The monitor was tested on another computer and it works well.
I wanted to be sure that the POST would be performed without any periferals being attached.
It uses onboard video, so all that I have is the m/b, memory sticks, power supply and the connected monitor.


----------



## Wildie

poppameth said:


> yep test video first. Barring that, it does seem to be a CPU or Mobo issue. I've seen Mobos go a lot more often than a CPU unless you are not properly ventilating the case or have it overclocked incorrectly.


 When this problem began, the owner ( a 70 year old woman) said that she was getting warning messages before it died. Not sure what they were! 
There are are no obvious venting issues that I could see. 
I don't know what type of CPU it is, as I will have to remove the fan unit before I can find out. 
Its looking like a m/b to me, although it could be a failed CPU. If the CPU failed, I wouldn't think that warning messages could be generated.


----------



## lendosky

try removing the ram, then reinstalling. sometimes the ram just needs a kick in the rear. also, download ubuntu software and boot from that if possible. I am not sure what acer's "magic button" is but try f10, f8 or esc to enter the boot menu so you can maybe start in safe mode.

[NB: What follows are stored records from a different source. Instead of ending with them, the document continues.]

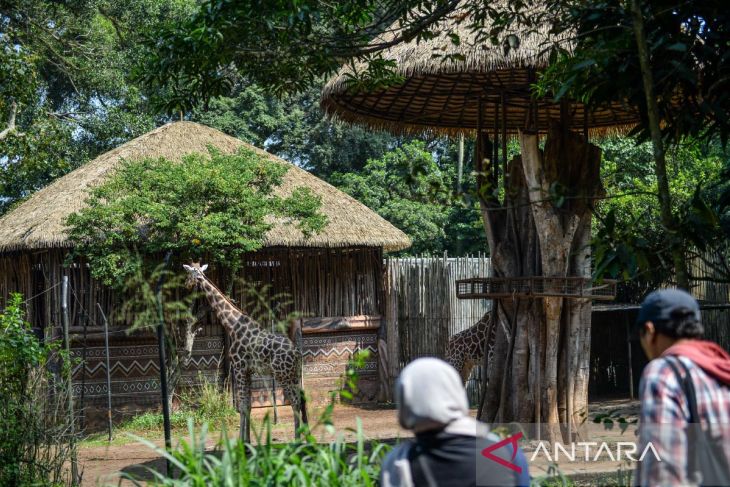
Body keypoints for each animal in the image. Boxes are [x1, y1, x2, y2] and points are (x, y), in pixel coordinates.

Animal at [185, 264, 308, 442]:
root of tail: (297, 353)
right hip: (294, 374)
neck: (231, 325)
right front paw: (248, 440)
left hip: (282, 374)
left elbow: (242, 406)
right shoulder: (248, 371)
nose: (186, 285)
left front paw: (241, 442)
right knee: (301, 400)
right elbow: (248, 406)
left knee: (295, 401)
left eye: (188, 273)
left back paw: (297, 439)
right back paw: (305, 436)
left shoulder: (239, 368)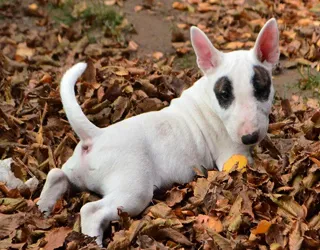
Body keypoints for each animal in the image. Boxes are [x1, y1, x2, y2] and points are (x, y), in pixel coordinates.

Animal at [37, 18, 278, 245]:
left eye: (261, 90)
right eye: (225, 95)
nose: (250, 136)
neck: (209, 99)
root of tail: (96, 135)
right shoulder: (232, 155)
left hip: (78, 170)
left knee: (57, 174)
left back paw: (43, 208)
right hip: (133, 189)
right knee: (91, 210)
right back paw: (93, 241)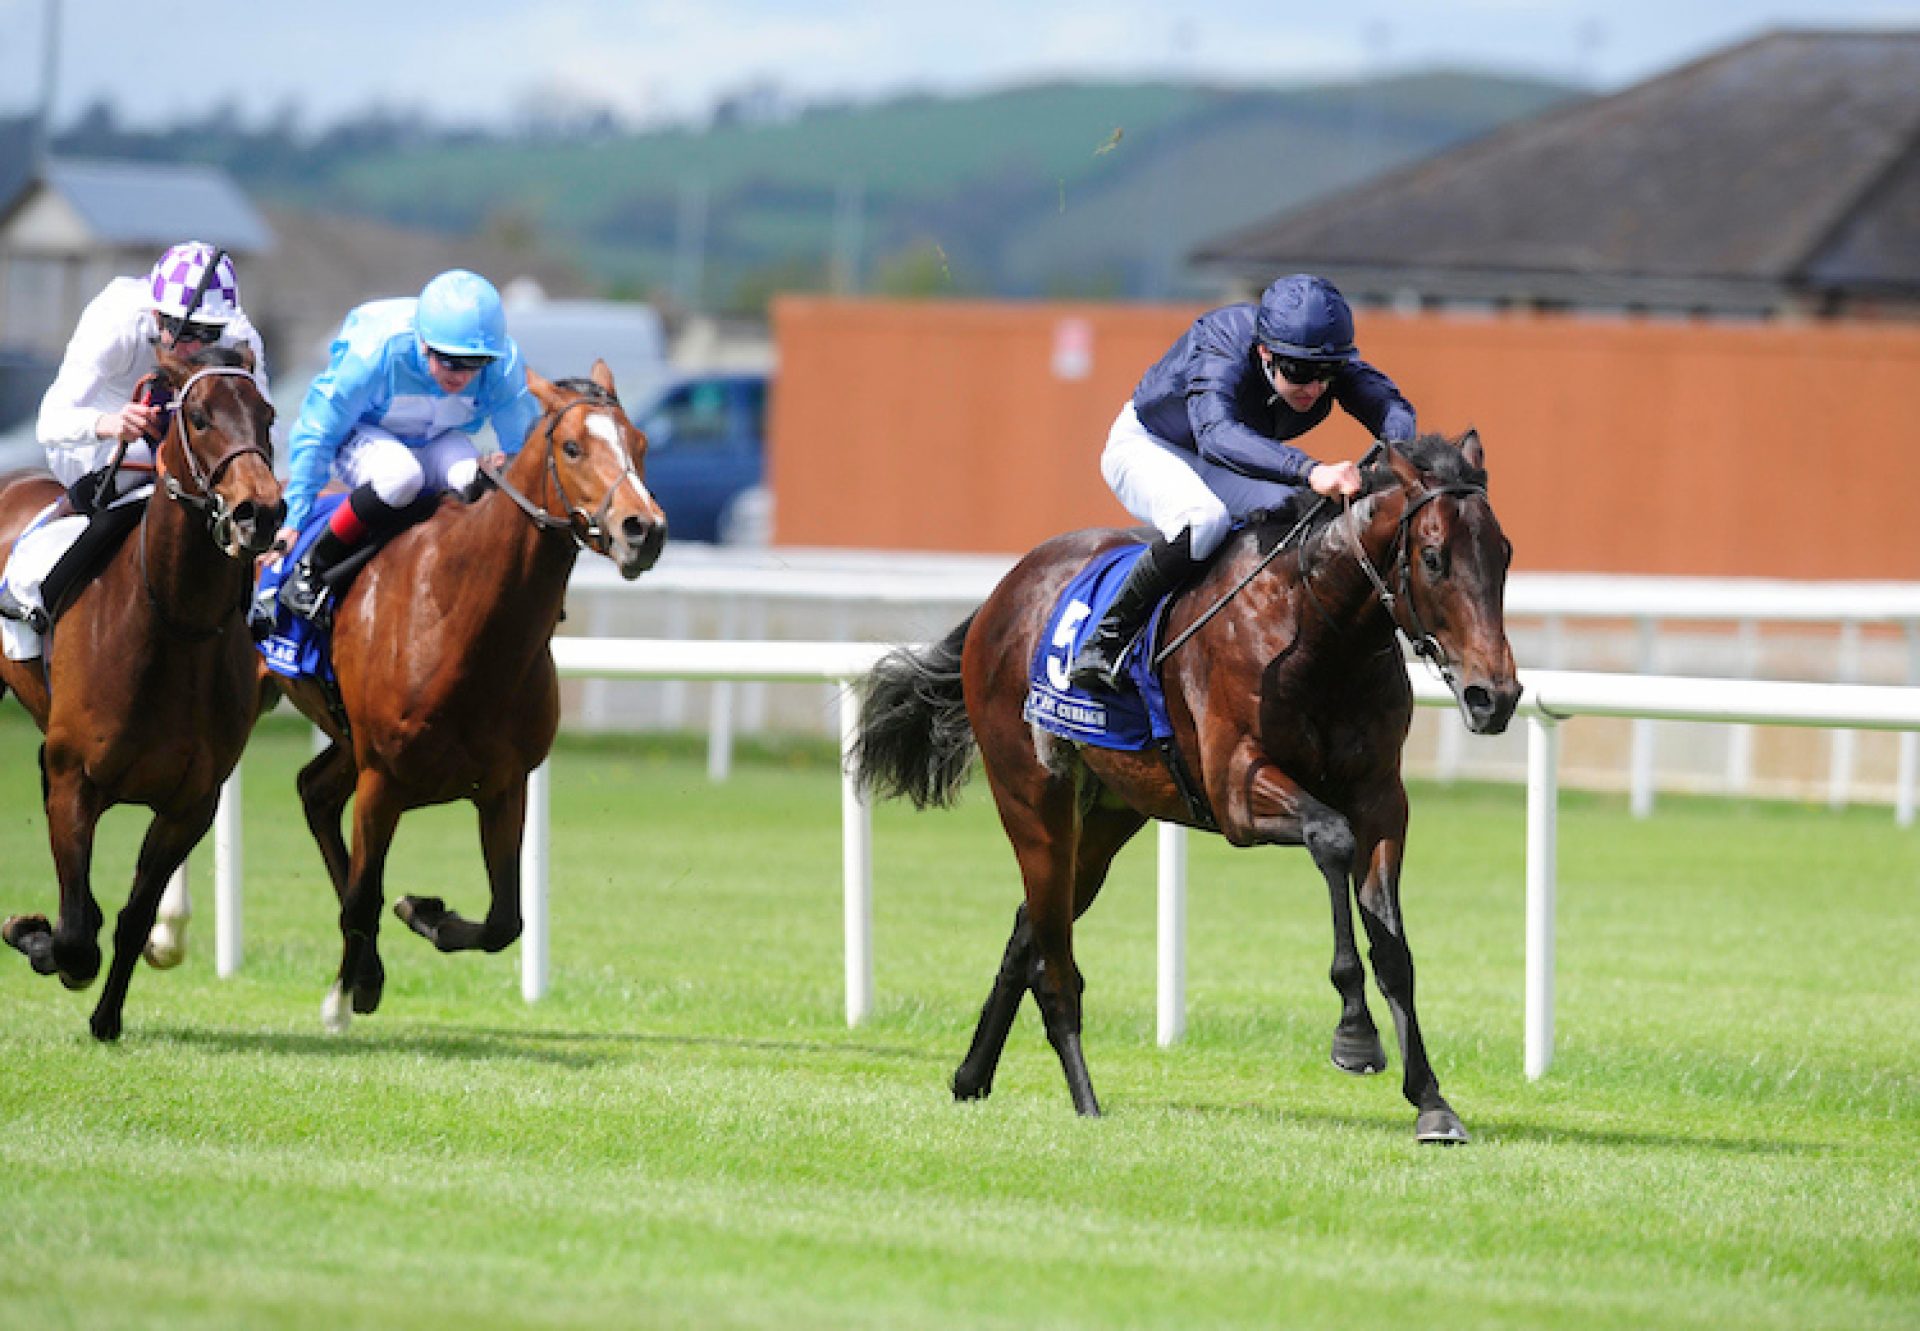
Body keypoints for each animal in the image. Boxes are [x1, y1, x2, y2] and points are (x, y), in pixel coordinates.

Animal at [0, 341, 280, 1037]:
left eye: (266, 414)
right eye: (199, 417)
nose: (260, 512)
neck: (170, 623)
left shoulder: (190, 803)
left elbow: (130, 919)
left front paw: (106, 1016)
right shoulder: (77, 779)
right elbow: (77, 929)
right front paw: (36, 937)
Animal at [266, 355, 664, 1029]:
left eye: (638, 444)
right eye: (573, 446)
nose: (644, 530)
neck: (460, 619)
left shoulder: (504, 785)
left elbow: (505, 920)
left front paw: (425, 913)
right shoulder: (383, 781)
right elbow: (363, 897)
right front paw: (342, 996)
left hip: (347, 741)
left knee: (314, 792)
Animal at [852, 430, 1512, 1137]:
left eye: (1504, 555)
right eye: (1434, 558)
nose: (1494, 697)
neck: (1313, 627)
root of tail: (1002, 594)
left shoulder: (1382, 798)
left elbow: (1394, 948)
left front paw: (1433, 1103)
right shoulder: (1238, 792)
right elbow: (1330, 837)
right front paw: (1355, 1035)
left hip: (1109, 816)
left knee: (1029, 927)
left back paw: (971, 1076)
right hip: (1032, 799)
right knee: (1054, 961)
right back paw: (1085, 1100)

I know you said that nothing was shown on the screen--not even a blinking hyphen? that is strange unless the mobo is fried or the cpu is fried. when you remove the ram, clean the whole computer with compressed air. don't make the fans spin too fast as that can damage them. clean computers don't heat up and last much longer


----------



## Wildie

lendosky said:


> try removing the ram, then reinstalling. sometimes the ram just needs a kick in the rear. also, download ubuntu software and boot from that if possible. I am not sure what acer's "magic button" is but try f10, f8 or esc to enter the boot menu so you can maybe start in safe mode. I know you said that nothing was shown on the screen--not even a blinking hyphen? that is strange unless the mobo is fried or the cpu is fried. when you remove the ram, clean the whole computer with compressed air. don't make the fans spin too fast as that can damage them. clean computers don't heat up and last much longer


 Thanks for your input, and I agree its likely to be a bad m/b.
And out of town friend had a spare m/b and its being shipped as I write this!
i'm hoping to try the new board on the weekend! :yes:


----------



## Wildie

Here's the update on the Acer computer.

I replaced the m/b and the machine went through the POST routine but failed to load Vista.
It couldn't find BCD (I think)! There were no repair disks available, as somebody failed to make them.
So, bought the Win7 up-grade DVD. The installation worked perfectly.
Once Win7 was up and running, I was able to recover all the lost photo files. :yes:


----------



## n0c7

Even if you purchased an identical model motherboard, manufacturers will make slight changes to chipsets or other components on the board that go undocumented.

Makes it hell when you purchase 1000 identical computers and try to image them.

If you just put any old motherboard in, the operating system needs to redetect all drivers and Windows typically is not very forgiving. A complete reinstall is usually the cleanest and best solution.


----------



## Wildie

n0c7 said:


> Even if you purchased an identical model motherboard, manufacturers will make slight changes to chipsets or other components on the board that go undocumented.
> 
> Makes it hell when you purchase 1000 identical computers and try to image them.
> 
> If you just put any old motherboard in, the operating system needs to redetect all drivers and Windows typically is not very forgiving. A complete reinstall is usually the cleanest and best solution.


 Yup! After my experience, I must agree! :yes:


----------